By Elizabeth Lolarga, VERA Files
WHEN her first child Ibarra was born 20 years ago, Matec Villanueva, then 32, felt like she was a Ms. Universe contestant onstage answering a crucial question asked, the question being "What is the essence of a woman?" Her quick answer at that point in her life would have been "Motherhood!"
"It was real and spot on, not some lofty, nice-to-hear answer. At that moment, I knew what the essence of a woman meant, and I was feeling it, for real," she said.
Like many talented women, she had issues with her mother. She said, "I wanted to be a better mother than her."
But when the child was nearly two, she began to worry. She noticed that Ibarra or Bubba just wanted to play alone. He seemed to act deaf at times when she and her then husband Kiko Gargantiel knew that he wasn't.
Villanueva recalls, "The most telling sign was he appeared not to have eye contact with the people around him, including us. Kiko and I talked about it, and we started to seek professional help. In my gut, I knew he was autistic. I was just hoping I was wrong. I had to know for sure."
Around this time, she bore another son, Lorenzo, now 17.
Villanueva didn't think she was hit with a double whammy when the second child turned out to have special needs, too.
"He also belongs to the autism spectrum," she said. "How did I cope? I accepted the reality that my sons had learning disabilities. I decided not to waste time moping or feeling bad. My ex-husband and I decided to do as much as we could to help our sons."
Along with sending their boys to the right, i.e., accepting and supportive, schools and classes (Community of Learners and restaurateur Waya Araos-Wijangco's cooking classes tailor-made for kids with special needs), the couple was aware of the future and their mortality as parents.
Villanueva said, "We knew that we were going to die some day. We had to make sure that they could be independent and not be a burden to their youngest brother (Franco, now 15, has no disability like his elder brothers). We sought all the professional help they needed. We read up and tried to learn as much as we could. We sought the best professional help we could find. More importantly, we loved them for what they are."

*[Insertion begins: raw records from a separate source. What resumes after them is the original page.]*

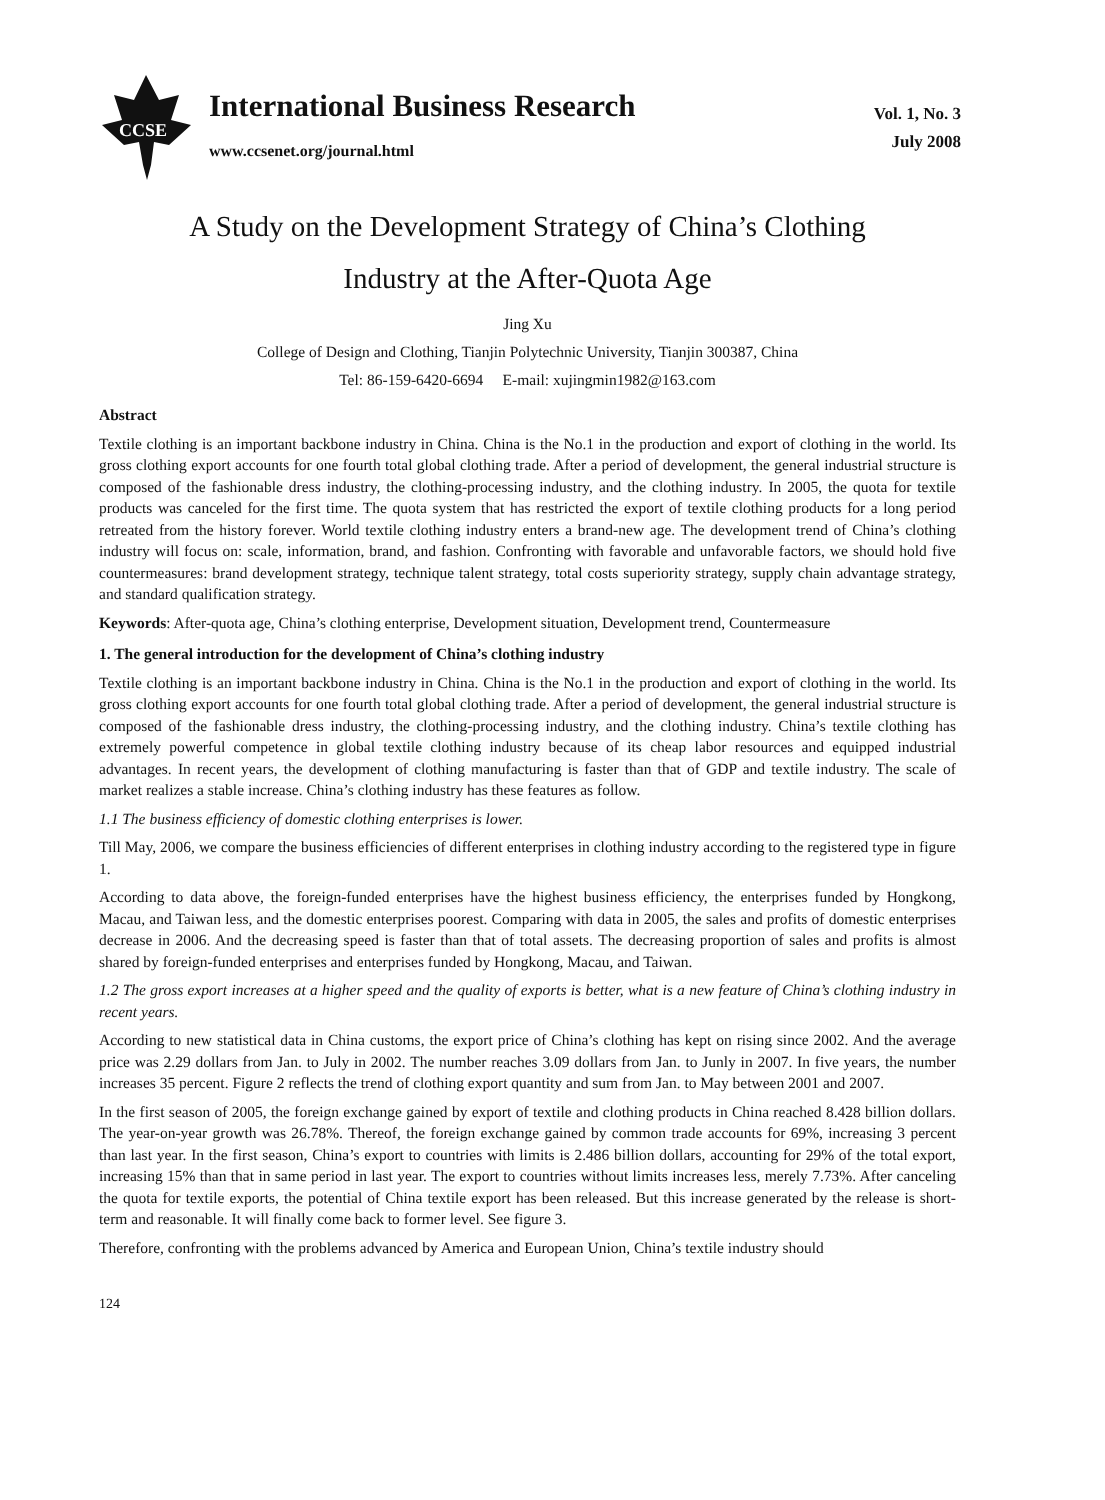CCSE
International Business Research
www.ccsenet.org/journal.html
Vol. 1, No. 3
July 2008
A Study on the Development Strategy of China’s Clothing
Industry at the After-Quota Age
Jing Xu
College of Design and Clothing, Tianjin Polytechnic University, Tianjin 300387, China
Tel: 86-159-6420-6694 E-mail: xujingmin1982@163.com
Abstract
Textile clothing is an important backbone industry in China. China is the No.1 in the production and export of clothing in the world. Its gross clothing export accounts for one fourth total global clothing trade. After a period of development, the general industrial structure is composed of the fashionable dress industry, the clothing-processing industry, and the clothing industry. In 2005, the quota for textile products was canceled for the first time. The quota system that has restricted the export of textile clothing products for a long period retreated from the history forever. World textile clothing industry enters a brand-new age. The development trend of China’s clothing industry will focus on: scale, information, brand, and fashion. Confronting with favorable and unfavorable factors, we should hold five countermeasures: brand development strategy, technique talent strategy, total costs superiority strategy, supply chain advantage strategy, and standard qualification strategy.
Keywords: After-quota age, China’s clothing enterprise, Development situation, Development trend, Countermeasure
1. The general introduction for the development of China’s clothing industry
Textile clothing is an important backbone industry in China. China is the No.1 in the production and export of clothing in the world. Its gross clothing export accounts for one fourth total global clothing trade. After a period of development, the general industrial structure is composed of the fashionable dress industry, the clothing-processing industry, and the clothing industry. China’s textile clothing has extremely powerful competence in global textile clothing industry because of its cheap labor resources and equipped industrial advantages. In recent years, the development of clothing manufacturing is faster than that of GDP and textile industry. The scale of market realizes a stable increase. China’s clothing industry has these features as follow.
1.1 The business efficiency of domestic clothing enterprises is lower.
Till May, 2006, we compare the business efficiencies of different enterprises in clothing industry according to the registered type in figure 1.
According to data above, the foreign-funded enterprises have the highest business efficiency, the enterprises funded by Hongkong, Macau, and Taiwan less, and the domestic enterprises poorest. Comparing with data in 2005, the sales and profits of domestic enterprises decrease in 2006. And the decreasing speed is faster than that of total assets. The decreasing proportion of sales and profits is almost shared by foreign-funded enterprises and enterprises funded by Hongkong, Macau, and Taiwan.
1.2 The gross export increases at a higher speed and the quality of exports is better, what is a new feature of China’s clothing industry in recent years.
According to new statistical data in China customs, the export price of China’s clothing has kept on rising since 2002. And the average price was 2.29 dollars from Jan. to July in 2002. The number reaches 3.09 dollars from Jan. to Junly in 2007. In five years, the number increases 35 percent. Figure 2 reflects the trend of clothing export quantity and sum from Jan. to May between 2001 and 2007.
In the first season of 2005, the foreign exchange gained by export of textile and clothing products in China reached 8.428 billion dollars. The year-on-year growth was 26.78%. Thereof, the foreign exchange gained by common trade accounts for 69%, increasing 3 percent than last year. In the first season, China’s export to countries with limits is 2.486 billion dollars, accounting for 29% of the total export, increasing 15% than that in same period in last year. The export to countries without limits increases less, merely 7.73%. After canceling the quota for textile exports, the potential of China textile export has been released. But this increase generated by the release is short-term and reasonable. It will finally come back to former level. See figure 3.
Therefore, confronting with the problems advanced by America and European Union, China’s textile industry should
124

Because of the intervention steps the former couple took (they remain friends), Villanueva reports like a proud mom: "Ibarra and Lorenzo are well-behaved and have developed adequate life skills. At first, it was hard to be firm with our resolve, but I just had to accept that it was for their own good."
Her firmness sometimes surprised people who weren't aware of where she was coming from.
She said, "I've encountered people who didn't know better and found me a bit too harsh because I refuse to give in to their tantrums. I took the time to explain that my sons had special needs and I was merely doing what I should. I resisted the temptation to pacify them by giving in to the tantrums. It all paid off because Ibarra and Lorenzo are well-behaved. They have adjusted to normal living."
The same resolve and toughness made Villanueva, who is 53, the chief executive officer of Publicis Manila, a multinational advertising agency.
She has managed to find time to monitor the boys' eating and lifestyle. She said, "People with their disability tend to either be picky or obsessive eaters. I trained them not to eat more than they should, take sandwich and salad for dinner and to exercise every day. Ibarra swims at Celebrity (Plaza in Quezon City) for an hour, three times a week and walks for an hour for the rest of the week. Lorenzo walks for an hour after dinner for his exercise. I am very thrilled to say that they are fit and not overweight. And yes, I imposed my lifestyle on them: eating well and exercising."
Asked if she feels she has crossed a difficult bridge and can relax a bit, confident that the boys can fend for themselves, she answered cautiously, "They have gone a long way but far from what I had in mind. I am still working at it to make sure that I give them a chance of having a life."
To parents who may be going through a struggle of accepting that they have a child with special needs and may be at a loss of where to turn, Villanueva offers this advice tinged with the voice of experience: "God gave them to you because He knows you will do a good job. Don't fail God. And most especially, don't fail your child."
(VERA Files is put out by veteran journalists taking a deeper look at current issues. VERA is Latin for true.)